EXERCISE INSTRUCTIONS: Retype the stretch of the data from its very first line through the line that contains "text_box Тут текста", including both ends, and copy nothing beyond it.

──────── WORKING DATA

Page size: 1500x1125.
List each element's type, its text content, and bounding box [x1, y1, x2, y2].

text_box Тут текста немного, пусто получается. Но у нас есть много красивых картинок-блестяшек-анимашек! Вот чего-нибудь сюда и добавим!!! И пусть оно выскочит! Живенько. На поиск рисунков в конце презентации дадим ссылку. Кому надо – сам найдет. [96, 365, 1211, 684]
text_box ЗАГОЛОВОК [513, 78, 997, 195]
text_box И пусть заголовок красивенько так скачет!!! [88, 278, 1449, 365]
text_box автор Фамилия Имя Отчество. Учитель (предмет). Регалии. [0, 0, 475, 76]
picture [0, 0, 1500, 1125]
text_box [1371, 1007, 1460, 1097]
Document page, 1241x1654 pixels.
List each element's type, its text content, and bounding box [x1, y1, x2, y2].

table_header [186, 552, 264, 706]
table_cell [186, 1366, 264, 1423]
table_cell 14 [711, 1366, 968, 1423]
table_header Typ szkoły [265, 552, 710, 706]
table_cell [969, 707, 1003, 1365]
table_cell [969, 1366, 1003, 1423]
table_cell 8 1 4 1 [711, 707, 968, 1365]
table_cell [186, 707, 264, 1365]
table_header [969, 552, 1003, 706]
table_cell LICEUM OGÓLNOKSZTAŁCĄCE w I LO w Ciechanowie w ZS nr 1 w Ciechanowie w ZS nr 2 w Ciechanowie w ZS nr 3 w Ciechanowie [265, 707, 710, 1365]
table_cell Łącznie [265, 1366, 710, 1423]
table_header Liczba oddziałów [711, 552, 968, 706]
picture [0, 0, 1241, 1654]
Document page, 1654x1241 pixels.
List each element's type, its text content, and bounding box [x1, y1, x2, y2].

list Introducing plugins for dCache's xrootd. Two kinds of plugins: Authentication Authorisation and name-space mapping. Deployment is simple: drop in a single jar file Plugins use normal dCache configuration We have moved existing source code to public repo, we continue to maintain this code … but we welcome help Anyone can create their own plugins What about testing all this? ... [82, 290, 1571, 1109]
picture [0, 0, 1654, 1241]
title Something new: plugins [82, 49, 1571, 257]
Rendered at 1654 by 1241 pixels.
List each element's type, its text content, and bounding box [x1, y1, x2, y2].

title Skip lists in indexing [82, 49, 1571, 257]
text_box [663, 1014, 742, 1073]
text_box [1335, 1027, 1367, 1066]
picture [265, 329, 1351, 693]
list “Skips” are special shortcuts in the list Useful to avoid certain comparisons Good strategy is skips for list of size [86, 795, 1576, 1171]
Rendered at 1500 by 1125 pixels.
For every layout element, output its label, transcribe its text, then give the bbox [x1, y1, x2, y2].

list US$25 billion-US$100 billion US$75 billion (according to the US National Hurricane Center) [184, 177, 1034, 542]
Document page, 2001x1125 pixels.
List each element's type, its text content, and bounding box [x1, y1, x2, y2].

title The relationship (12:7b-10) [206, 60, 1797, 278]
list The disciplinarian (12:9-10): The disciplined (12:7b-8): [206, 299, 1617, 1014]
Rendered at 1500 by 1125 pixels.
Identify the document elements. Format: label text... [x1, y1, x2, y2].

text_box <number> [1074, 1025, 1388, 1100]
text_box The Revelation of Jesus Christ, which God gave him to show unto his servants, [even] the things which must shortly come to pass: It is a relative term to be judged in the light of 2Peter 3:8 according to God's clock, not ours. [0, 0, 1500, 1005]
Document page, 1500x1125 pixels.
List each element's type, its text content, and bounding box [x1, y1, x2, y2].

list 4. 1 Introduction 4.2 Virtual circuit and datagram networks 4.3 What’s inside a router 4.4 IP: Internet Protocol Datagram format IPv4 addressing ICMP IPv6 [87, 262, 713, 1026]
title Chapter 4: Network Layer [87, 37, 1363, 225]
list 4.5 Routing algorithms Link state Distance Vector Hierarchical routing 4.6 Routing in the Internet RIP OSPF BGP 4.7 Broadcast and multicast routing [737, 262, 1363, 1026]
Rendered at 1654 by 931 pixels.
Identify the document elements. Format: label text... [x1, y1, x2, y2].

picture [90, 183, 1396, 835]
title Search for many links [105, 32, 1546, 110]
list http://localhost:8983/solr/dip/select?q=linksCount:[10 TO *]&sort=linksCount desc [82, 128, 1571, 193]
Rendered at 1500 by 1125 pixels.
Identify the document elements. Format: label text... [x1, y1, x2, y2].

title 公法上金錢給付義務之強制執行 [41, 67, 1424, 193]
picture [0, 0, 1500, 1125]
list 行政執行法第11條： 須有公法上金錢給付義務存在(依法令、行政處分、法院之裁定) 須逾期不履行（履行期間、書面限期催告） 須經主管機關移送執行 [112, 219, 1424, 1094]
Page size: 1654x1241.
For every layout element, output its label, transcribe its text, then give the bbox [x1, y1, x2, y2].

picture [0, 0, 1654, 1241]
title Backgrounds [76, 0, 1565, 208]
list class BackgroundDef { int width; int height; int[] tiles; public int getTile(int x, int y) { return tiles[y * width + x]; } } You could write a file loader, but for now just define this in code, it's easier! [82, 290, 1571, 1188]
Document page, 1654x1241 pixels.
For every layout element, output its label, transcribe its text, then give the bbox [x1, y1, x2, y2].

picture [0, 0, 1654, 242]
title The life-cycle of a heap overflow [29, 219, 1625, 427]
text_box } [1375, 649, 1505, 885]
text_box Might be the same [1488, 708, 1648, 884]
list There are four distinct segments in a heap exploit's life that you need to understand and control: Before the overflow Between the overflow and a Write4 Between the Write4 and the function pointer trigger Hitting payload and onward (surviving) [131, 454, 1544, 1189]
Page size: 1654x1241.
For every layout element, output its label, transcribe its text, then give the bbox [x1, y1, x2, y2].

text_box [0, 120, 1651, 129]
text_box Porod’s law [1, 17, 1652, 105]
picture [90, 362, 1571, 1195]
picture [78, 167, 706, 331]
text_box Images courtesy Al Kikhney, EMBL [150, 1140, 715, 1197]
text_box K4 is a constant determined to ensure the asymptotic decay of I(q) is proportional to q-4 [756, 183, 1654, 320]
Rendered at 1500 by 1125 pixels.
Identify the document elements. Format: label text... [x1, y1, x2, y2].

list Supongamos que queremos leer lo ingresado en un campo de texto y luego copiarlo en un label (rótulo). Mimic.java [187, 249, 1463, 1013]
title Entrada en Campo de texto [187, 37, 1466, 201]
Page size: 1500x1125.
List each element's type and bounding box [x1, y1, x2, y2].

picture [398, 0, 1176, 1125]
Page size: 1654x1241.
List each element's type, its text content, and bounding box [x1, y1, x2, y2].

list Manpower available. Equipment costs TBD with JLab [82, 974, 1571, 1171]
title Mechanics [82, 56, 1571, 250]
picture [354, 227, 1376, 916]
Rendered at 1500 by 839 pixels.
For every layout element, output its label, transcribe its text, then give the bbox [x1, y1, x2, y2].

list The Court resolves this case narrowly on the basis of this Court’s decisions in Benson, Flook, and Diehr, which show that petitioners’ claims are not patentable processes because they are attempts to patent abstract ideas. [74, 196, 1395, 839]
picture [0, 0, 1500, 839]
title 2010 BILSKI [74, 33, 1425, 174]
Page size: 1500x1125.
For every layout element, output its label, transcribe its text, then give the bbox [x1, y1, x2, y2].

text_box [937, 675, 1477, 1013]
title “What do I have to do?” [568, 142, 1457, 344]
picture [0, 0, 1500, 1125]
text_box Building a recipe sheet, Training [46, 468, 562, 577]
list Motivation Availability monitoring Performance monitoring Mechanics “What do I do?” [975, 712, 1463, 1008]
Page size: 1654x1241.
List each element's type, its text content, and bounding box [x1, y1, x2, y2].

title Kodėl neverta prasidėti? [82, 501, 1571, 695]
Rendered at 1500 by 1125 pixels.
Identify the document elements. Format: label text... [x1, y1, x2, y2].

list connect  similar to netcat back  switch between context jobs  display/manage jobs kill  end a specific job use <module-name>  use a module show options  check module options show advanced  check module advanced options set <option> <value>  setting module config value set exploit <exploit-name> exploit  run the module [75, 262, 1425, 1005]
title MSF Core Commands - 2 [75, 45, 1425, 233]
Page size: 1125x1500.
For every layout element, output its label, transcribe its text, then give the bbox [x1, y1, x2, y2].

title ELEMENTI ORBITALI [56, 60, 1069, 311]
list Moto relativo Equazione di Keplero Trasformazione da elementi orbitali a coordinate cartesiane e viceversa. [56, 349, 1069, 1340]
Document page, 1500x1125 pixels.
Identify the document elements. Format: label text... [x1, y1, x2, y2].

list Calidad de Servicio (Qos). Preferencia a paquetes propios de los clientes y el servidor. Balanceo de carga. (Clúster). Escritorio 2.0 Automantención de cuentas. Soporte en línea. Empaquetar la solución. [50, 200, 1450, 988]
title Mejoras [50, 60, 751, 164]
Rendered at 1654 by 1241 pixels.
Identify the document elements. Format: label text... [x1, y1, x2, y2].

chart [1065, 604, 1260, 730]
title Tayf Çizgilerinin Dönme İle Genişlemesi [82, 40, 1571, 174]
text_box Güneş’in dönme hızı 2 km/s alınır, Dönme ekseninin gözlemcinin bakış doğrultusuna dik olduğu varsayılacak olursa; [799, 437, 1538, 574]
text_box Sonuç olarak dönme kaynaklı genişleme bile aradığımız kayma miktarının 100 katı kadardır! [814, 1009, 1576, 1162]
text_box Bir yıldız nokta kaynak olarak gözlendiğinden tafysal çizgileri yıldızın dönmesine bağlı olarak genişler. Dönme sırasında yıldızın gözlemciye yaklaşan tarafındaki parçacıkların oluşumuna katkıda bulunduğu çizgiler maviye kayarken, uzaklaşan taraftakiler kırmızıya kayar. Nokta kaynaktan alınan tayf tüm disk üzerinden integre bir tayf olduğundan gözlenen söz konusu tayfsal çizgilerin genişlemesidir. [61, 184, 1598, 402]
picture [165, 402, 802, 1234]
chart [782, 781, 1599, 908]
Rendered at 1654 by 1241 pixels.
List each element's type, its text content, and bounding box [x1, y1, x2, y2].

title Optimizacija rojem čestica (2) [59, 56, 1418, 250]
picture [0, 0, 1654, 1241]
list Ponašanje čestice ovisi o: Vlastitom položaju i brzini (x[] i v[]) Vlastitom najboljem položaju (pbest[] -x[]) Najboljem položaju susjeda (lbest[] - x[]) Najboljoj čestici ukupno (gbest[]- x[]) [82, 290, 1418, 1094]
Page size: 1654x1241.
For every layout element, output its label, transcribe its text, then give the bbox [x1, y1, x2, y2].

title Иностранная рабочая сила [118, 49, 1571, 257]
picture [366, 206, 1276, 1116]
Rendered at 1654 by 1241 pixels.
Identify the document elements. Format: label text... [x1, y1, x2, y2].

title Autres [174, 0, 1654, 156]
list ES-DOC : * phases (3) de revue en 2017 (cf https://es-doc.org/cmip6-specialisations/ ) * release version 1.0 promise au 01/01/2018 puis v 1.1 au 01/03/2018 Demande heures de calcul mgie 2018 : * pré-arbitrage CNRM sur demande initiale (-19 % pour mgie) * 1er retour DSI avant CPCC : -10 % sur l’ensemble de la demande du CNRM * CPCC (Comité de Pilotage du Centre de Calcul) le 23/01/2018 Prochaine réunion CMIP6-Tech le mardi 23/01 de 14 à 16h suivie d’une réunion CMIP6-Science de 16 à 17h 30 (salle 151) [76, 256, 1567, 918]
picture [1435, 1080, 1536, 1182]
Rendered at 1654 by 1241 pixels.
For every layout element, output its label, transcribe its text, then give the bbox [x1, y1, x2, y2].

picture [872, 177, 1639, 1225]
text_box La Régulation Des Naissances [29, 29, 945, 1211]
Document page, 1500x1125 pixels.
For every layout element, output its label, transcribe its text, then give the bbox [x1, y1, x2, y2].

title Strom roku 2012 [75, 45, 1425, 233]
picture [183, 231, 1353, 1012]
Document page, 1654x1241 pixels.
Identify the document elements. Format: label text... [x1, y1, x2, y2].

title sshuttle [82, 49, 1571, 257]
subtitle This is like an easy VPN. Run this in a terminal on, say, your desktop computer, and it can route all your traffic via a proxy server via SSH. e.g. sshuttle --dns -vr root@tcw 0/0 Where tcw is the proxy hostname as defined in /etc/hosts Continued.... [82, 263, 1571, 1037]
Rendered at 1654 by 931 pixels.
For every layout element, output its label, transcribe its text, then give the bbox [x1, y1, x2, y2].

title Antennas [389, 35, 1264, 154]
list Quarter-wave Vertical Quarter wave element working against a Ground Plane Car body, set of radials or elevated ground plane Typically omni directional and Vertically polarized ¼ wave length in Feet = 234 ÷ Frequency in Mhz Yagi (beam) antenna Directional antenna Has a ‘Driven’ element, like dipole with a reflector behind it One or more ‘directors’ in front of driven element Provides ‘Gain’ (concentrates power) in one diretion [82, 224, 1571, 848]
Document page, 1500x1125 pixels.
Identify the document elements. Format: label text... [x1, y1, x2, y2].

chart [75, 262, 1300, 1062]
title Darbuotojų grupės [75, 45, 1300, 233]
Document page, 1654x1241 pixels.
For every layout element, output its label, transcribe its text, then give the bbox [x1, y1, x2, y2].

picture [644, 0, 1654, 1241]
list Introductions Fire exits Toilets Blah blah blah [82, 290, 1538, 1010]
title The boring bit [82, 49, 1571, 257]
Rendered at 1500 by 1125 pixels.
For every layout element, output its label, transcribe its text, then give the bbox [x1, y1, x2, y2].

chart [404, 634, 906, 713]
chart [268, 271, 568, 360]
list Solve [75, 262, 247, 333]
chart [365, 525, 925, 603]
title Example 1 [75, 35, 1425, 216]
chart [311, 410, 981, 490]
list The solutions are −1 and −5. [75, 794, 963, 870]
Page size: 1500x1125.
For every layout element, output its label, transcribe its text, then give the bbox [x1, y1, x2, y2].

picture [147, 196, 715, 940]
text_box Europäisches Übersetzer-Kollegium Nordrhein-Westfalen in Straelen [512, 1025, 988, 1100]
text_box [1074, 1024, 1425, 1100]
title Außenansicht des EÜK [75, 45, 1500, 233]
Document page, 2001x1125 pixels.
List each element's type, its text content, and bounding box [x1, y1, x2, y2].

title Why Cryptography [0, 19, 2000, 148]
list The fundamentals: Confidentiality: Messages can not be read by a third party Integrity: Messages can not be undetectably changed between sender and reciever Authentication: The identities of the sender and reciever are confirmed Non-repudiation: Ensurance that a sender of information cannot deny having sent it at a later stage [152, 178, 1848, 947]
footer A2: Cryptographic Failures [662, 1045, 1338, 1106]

────────────────

EXPECTED ANSWER:
Page size: 1500x1125.
List each element's type, its text content, and bounding box [x1, y1, x2, y2].

text_box Тут текста немного, пусто получается. Но у нас есть много красивых картинок-блестяшек-анимашек! Вот чего-нибудь сюда и добавим!!! И пусть оно выскочит! Живенько. На поиск рисунков в конце презентации дадим ссылку. Кому надо – сам найдет. [96, 365, 1211, 684]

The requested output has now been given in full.